Managing the data room holding the documents became a job in itself. “It ended up being a pretty bespoke job,” Holder recalls. “One of the big issues was confidentiality of information because you had trade or strategic buyers as well as private equity buyers.
“You invariably need to be concerned about, for example, a Coldplay contract or a Pink Floyd contract. There were multiple data rooms to deal with redacted and un-redacted versions of documents.”
Aside from documentation governing the internal licensing of the labels, the SJ Berwin team also had to ensure that external licensing agreements were transferred from EMI to Universal and Warner.
“The main focus of the work I was doing was on digital licensing,” Davies says. “The EMI repertoire was available through iTunes and Spotify and that was being split.
“Some would be retained by Universal and some would be sold to Warner. There was a whole process around ensuring that those agreements would stay in place and they would still be able to distribute across the world and platforms differed. For example, we were dealing with the equivalent of iTunes in China.”
Divestments aside, Universal retained about two thirds of EMI, getting a good price for its sale of Parlophone to Warner, and keeping artists such as Emeli Sandé, Katy Perry and The Beatles on its books.
It finished the year with a combined turnover of $2.2bn and an exclusive agreement with professional controversialist and profit-maker Miley Cyrus, surely making 2013 a year that’s indelibly etched into Universal history.
Sponsor’s comment: Michael Reiss, competition associate, King & Wood Mallesons SJ Berwin
The Universal/EMI transaction brought together individuals from across the firm. There was every level of seniority from paralegals, trainees, associates and partners all the way up to the managing partner (a leading corporate lawyer) and senior partner (a leading competition lawyer).
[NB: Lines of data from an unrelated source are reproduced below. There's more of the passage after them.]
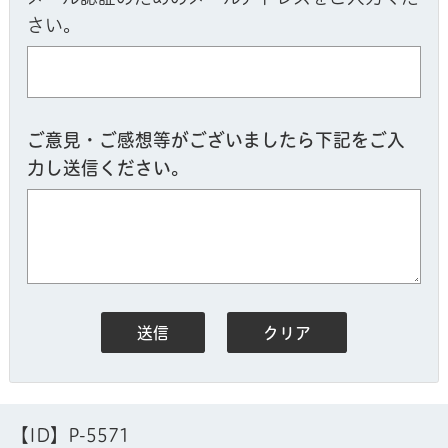
さい。
ご意見・ご感想等がございましたら下記をご入
力し送信ください。
【ID】
P-5571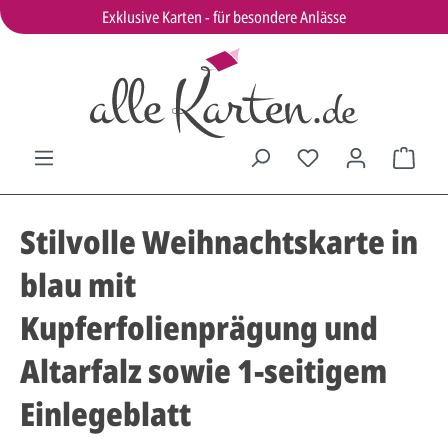
Exklusive Karten - für besondere Anlässe
Stilvolle Weihnachtskarte in
blau mit
Kupferfolienprägung und
Altarfalz sowie 1-seitigem
Einlegeblatt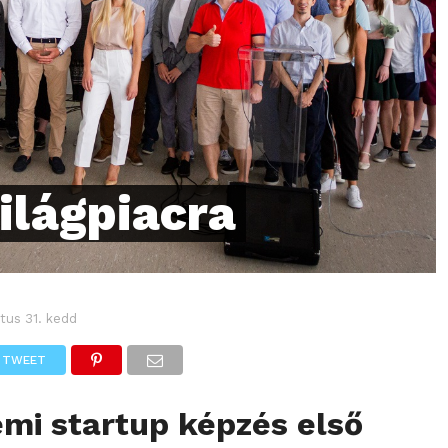
ilágpiacra
tus 31. kedd
TWEET
mi startup képzés első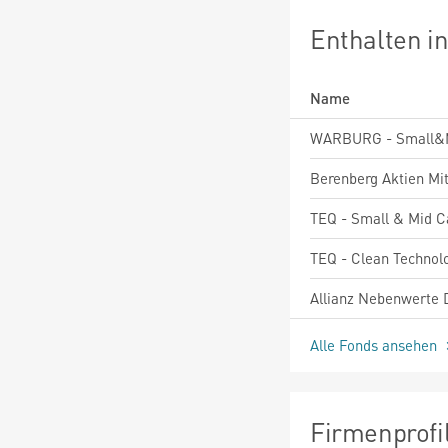
Enthalten i
Name
TEQ - Clean Technolo
Alle Fonds ansehen
Firmenprofi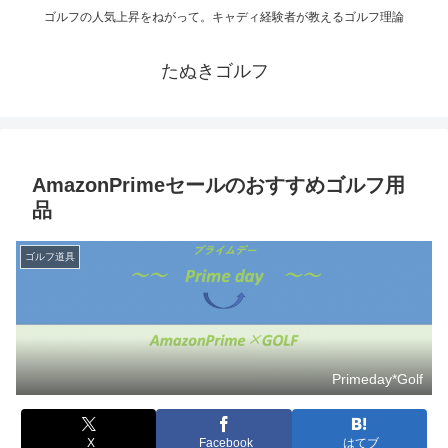
ゴルフの人気上昇をねがって。キャディ経験者が教えるゴルフ理論
たぬきゴルフ
AmazonPrimeセールのおすすめゴルフ用
品
ゴルフ道具
Primeday*Golf
X
Facebook
はてブ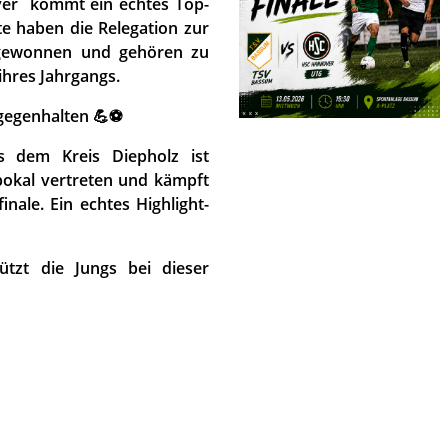
ver kommt ein echtes Top-
e haben die Relegation zur
h gewonnen und gehören zu
hres Jahrgangs.
gegenhalten 💪⚽️
s dem Kreis Diepholz ist
pokal vertreten und kämpft
nale. Ein echtes Highlight-
tzt die Jungs bei dieser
Various departments were engaged including corporate, competition, employment, tax, commercial, intellectual property, litigation and real estate. Lawyers from different offices were part of the team, including in the UK, Germany, France and Spain.
Trainees played a central role in the whole project with significant day-to-day client contact, whether in set-piece drafting meetings or smaller scale consultations on specific issues. In corporate, trainees gained experience of due diligence, running virtual data rooms and drafting transaction documents. In competition, trainees were involved in preparing submissions to be made to the European Commission in Brussels, as well as researching key developments in the music sector and legal issues. One competition trainee was charged with supervising about 40 paralegals as part of an exercise to review and disclose a mass of documents to the Brussels regulator.
There were moments of high drama. Take the drafting sessions between Universal and Citigroup (on the purchase of EMI) and Universal and Warner (on the sale of Parlophone) where principals, lawyers, bankers and accountants negotiated dozens of interlocking agreements in a bid to overcome commercial and legal obstacles to a deal. Take the merger remedies discussions with the European Commission where the future home of some of the world’s greatest artists was as stake. Take the challenge of dissecting the EMI record company into a retained business and a divested Parlophone business and the question of which side of the line all the artists, employees, customer agreements, supply agreements, recording studios, IT systems and even musical memorabilia such as posters would fall. Trainees were at the heart of the action in each case.
This was a transaction – or, more accurately, a series of transactions – in which, if an issue could crop up, then it probably did. It has generated a raft of experiences and precedents, which all participants, junior and senior alike, will keep with them for the rest of their careers.